Some survivors even experience post-traumatic stress disorder. “The Diagnostic Statistical Manual of Mental Disorders (updated in DSM-IV and now in DSM-V) includes the diagnosis and treatment of a life-threatening illness, such as cancer, as a traumatic stressor that can result in post-traumatic stress disorder (PTSD).”
As expected, my therapist confirmed that I do not have PTSD, but at the same time, I should be aware of triggers and process the feelings that may arise.
I learned that many patients do not get help for emotional distress or PTSD. Society sees sadness and anxiety as normal for patients and survivors. A sufferer may feel shame when a support system discourages “overreactions.” Empathy and guidance towards professional help may open a path to recovery. Without help, patients can put themselves at risk.
I read a 2017 study that said, “Within cancer, the avoidant behaviors of PTSD may exhibit themselves as missed appointments, failing to complete treatment or withdrawing from friends to avoid speaking about the cancer. Increased psychological distress is further correlated with decreased radiation treatment compliance and overall survival.”
So, processing fear is important. I was really interested in learning that some cancer patients worry that their fear may adversely affect their immune system. However, according to a study, processing fear can be helpful. “…feeling sad or fearful during adaptation or anticipatory grief is common. Whilst processing these emotions is difficult, they are transitory and lead to a stronger emotional position. Suppressing these emotions may increase the risk of depression, reduce authentic communication and lead to sleep difficulties. The question of how mood and anxiety disorders adversely impact outcome is controversial; the greatest evidence for the likely mechanism is reduced treatment compliance and less adherence to a healthy lifestyle.”
The National Cancer Institute reported that PTSD was more likely for bone marrow transplant recipients, ranging from 5% to 35% in different studies.Moreover, the greater amount of time that goes by post-transplant, the greater the likelihood of PTSD! That’s interesting.
As a two-time acute myeloid leukemia survivor who underwent a bone marrow transplant with a history of addiction, depression and anxiety, I feel it is important to continue professional help and medication management.
As a recovering alcoholic, I am well aware that suppressing emotions may increase the risk of misery and unhealthy behaviors. I lived through a devilish depression that led to a relapse after 20 years of sobriety. Picking up alcohol was my effort at curing myself, but I fell into emotional and physical hell. Finally, I received professional help, made some life changes and took prescribed medication that worked!
Possibly forever? That is fine by me!
Not a trigger: the hospital! I am actually nostalgic for 4 North in the center! It’s weird, I know. This is accredited to the compassion and nurturing of the Moffitt Cancer Center bone marrow transplant team and my family’s love. I felt safe. With that being said, I am not longing to go back; I just have memories that protect me from being triggered from the sight of the center.

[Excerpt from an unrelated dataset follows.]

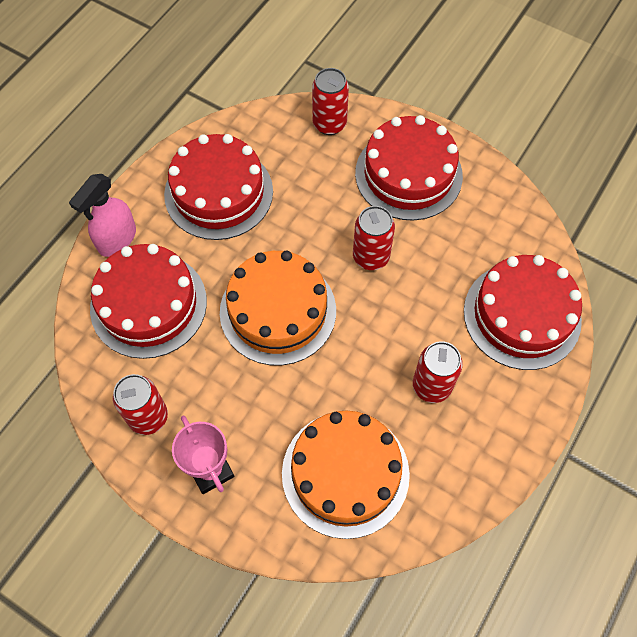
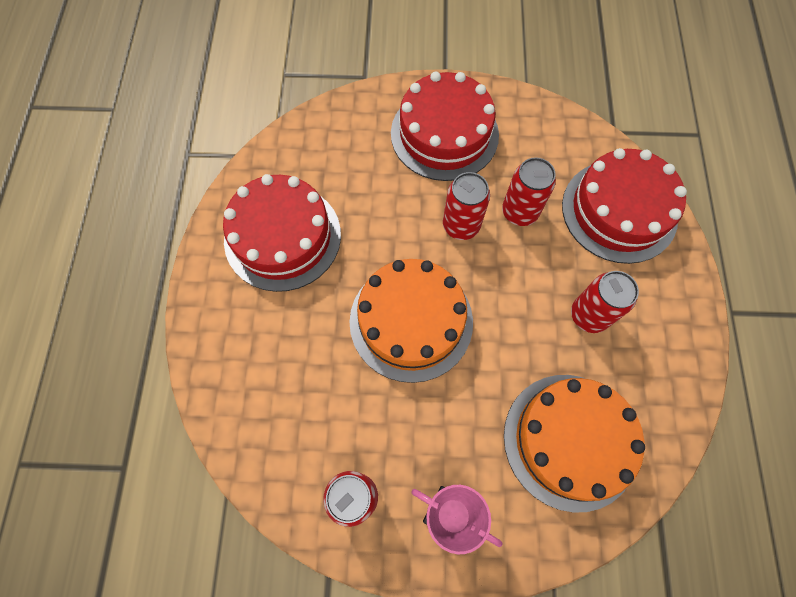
camera: 30 degrees left, 5 degrees up
(117, 239) = (210, 335): pink spray bottle -> none
(148, 304) = (284, 383): red cake -> none
(329, 124) = (345, 122): red can -> red can (519, 212)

Get this, as of 2020, no specific therapies for treating PTSD in cancer patients have been developed! However, modalities that are used with other PTSD patients has proven helpful. Some of these therapies include crisis intervention, cognitive therapy, support groupsand psychopharmacology.
We shouldn’t miss appointments, discontinue treatment, turn to substances like drugs or alcohol for comfort, be perpetually irascible, avoid people, or feel lonely and depressed. I wish for peace for all who experience cancer.
These days I’m excited to wake up. And I feel privileged to be aging.